I liked the half I read, though, and encourage you to follow up with your reading of it. I'm also looking forward to reading Hoffman's book about Paul Erdos, a mathematician a la Larry Fleinhardt from Numb3rs. Thanks Karlito and Curtito for turning me toward Hoffmancito.

[Jim · Rating 3 out of 5]

I've been meaning to get to this book since I bought it some twenty-plus years ago. It was the worth the wait, and all the intricacies of current research in mathematics c.1988 were revealed. One of the more interesting chapters deals with cryptography, and made mention of the Beale Papers, unsolved ciphers that describe a buried treasure that is still awaiting discovery somewhere in Bedford, Virginia.

[jonathan berger · Rating 3 out of 5]

The earlier chapters deal with classic mathematical problems and history, but once the book gets "current" for the time it was written--the late 1980s--its a little dated. All in all, I'd skip this book and go straight to Hoffman's incredible biography of mathematician Paul Erdos, "The Man Who Loved Only Numbers".

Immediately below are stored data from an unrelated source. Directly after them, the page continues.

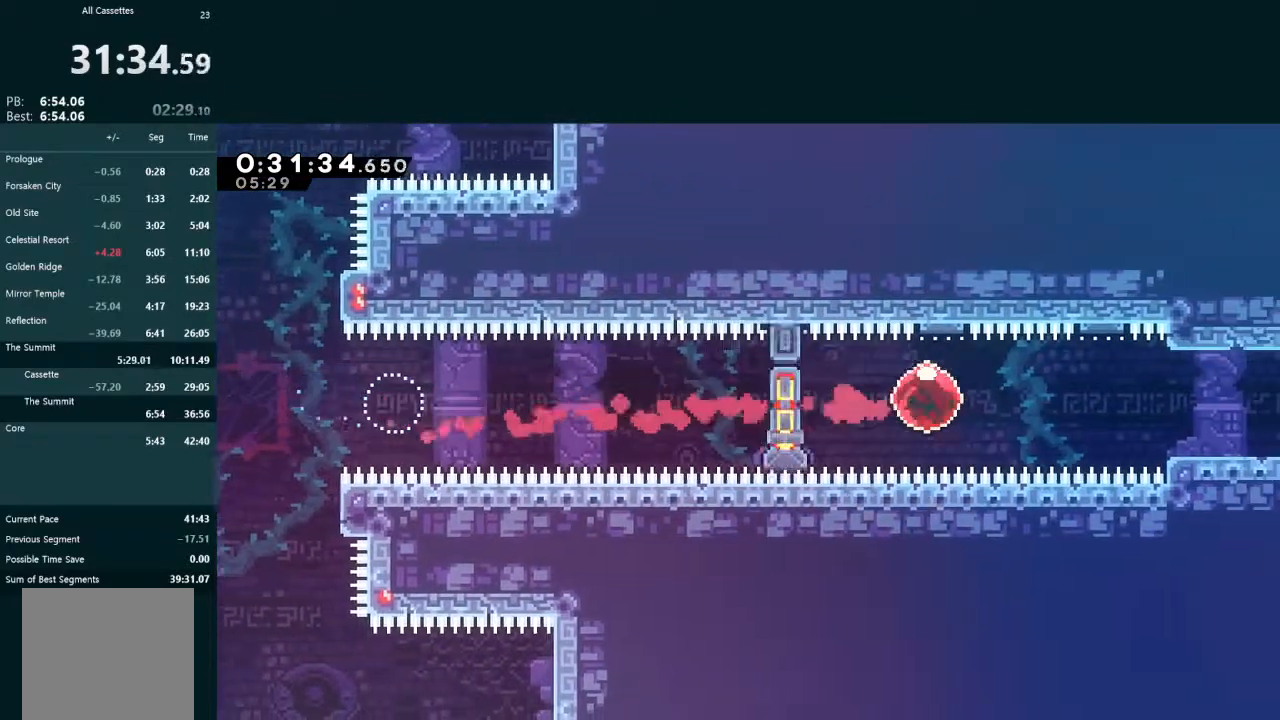
{"buttons": ["L2", "DPAD_RIGHT"], "left_stick": "center", "events": [[300, "X", "down"], [400, "A", "down"], [433, "X", "up"], [467, "A", "up"], [500, "DPAD_DOWN", "up"]]}
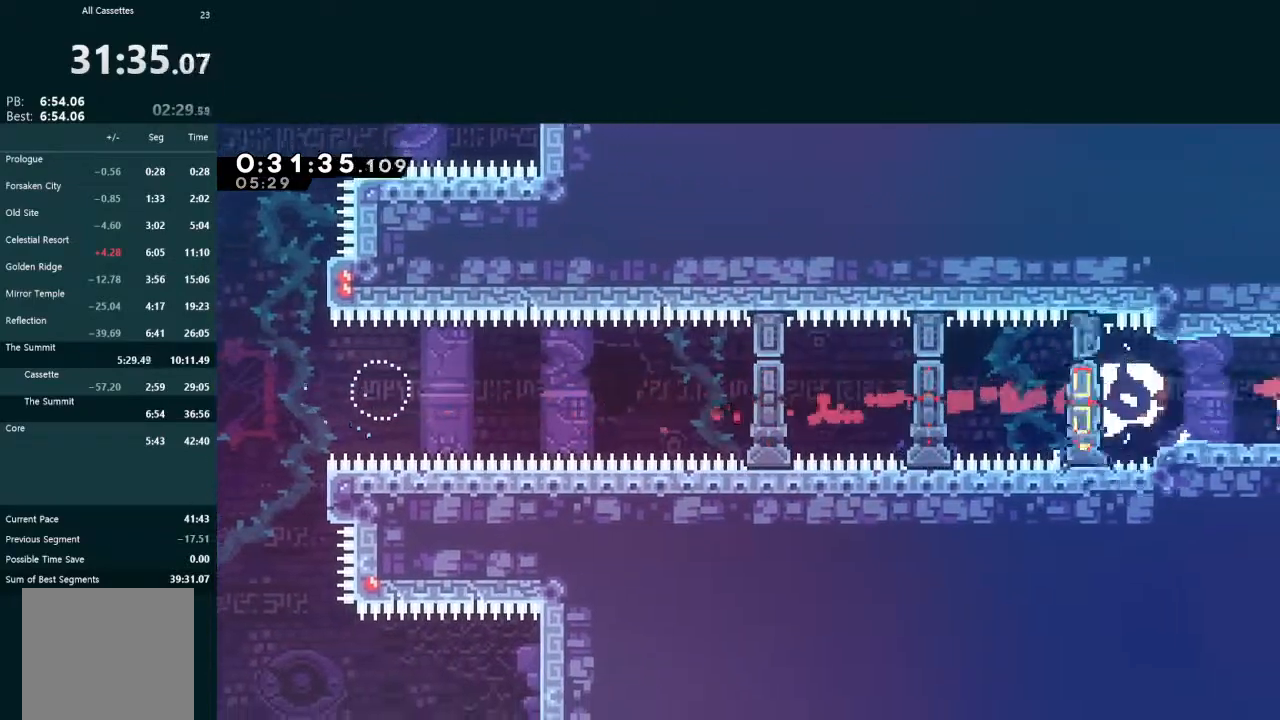
{"buttons": ["L2", "DPAD_RIGHT"], "left_stick": "center", "events": []}
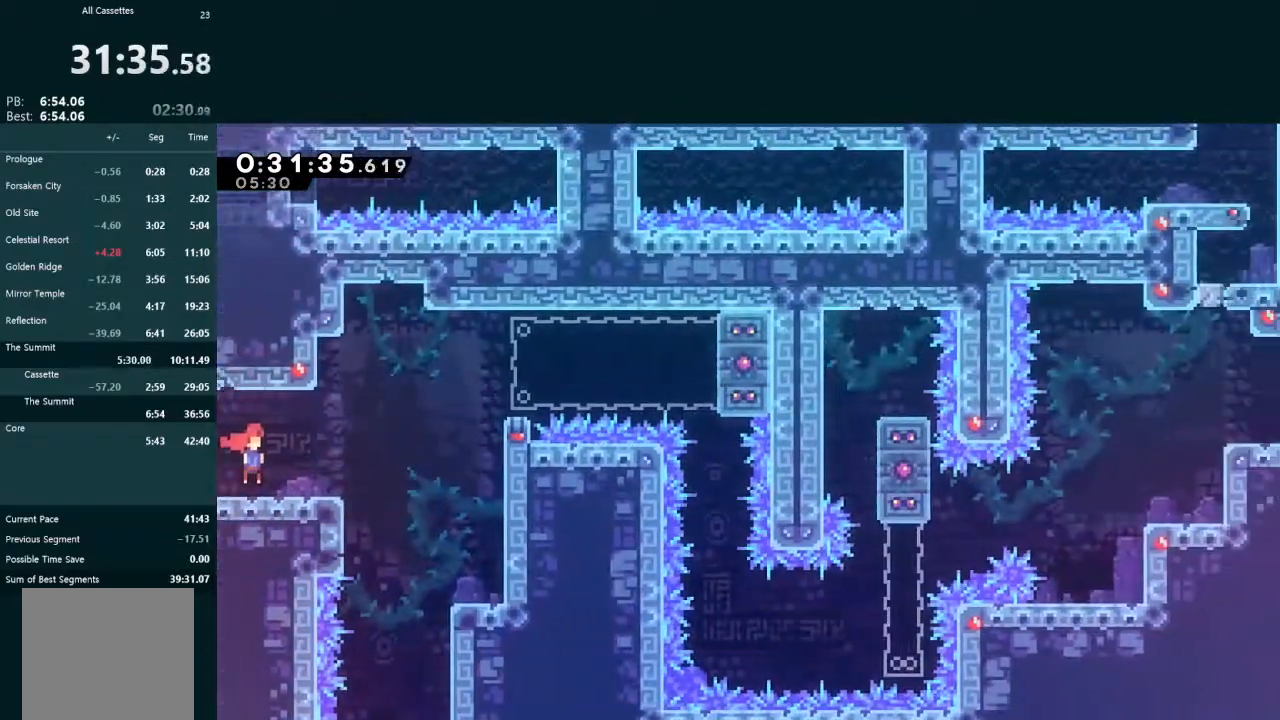
{"buttons": ["A", "L2", "R1", "DPAD_RIGHT"], "left_stick": "center", "events": [[267, "A", "down"], [400, "R1", "down"]]}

[Puck Duimdus · Rating 3 out of 5]

Some highly interesting stories about the history of science and maths in particular. Yet, though it pretends to be written for people without any prior knowledge/talent and even while I took math classes for 6 year on college level, I found a lot of it incomprehensible.

[Eric Knight · Rating 5 out of 5]

It makes me want to go out and start breaking codes!

[Brett · Rating 4 out of 5]

This was a really enjoyable read about some of the curiosities of mathematics. The game theory portion is a well written introduction and very readable.

[Michael Davis · Rating 3 out of 5]

I liked it. A great trip through varied areas of mathematics without any real mathematics (which would have made the book impossibly long).

[Matus · Rating 3 out of 5]

somewhat outdated (especially the parts on computing and AI), but still a pleasant read.

[Doug Wells · Rating 3 out of 5]

Exploring my mathematical roots...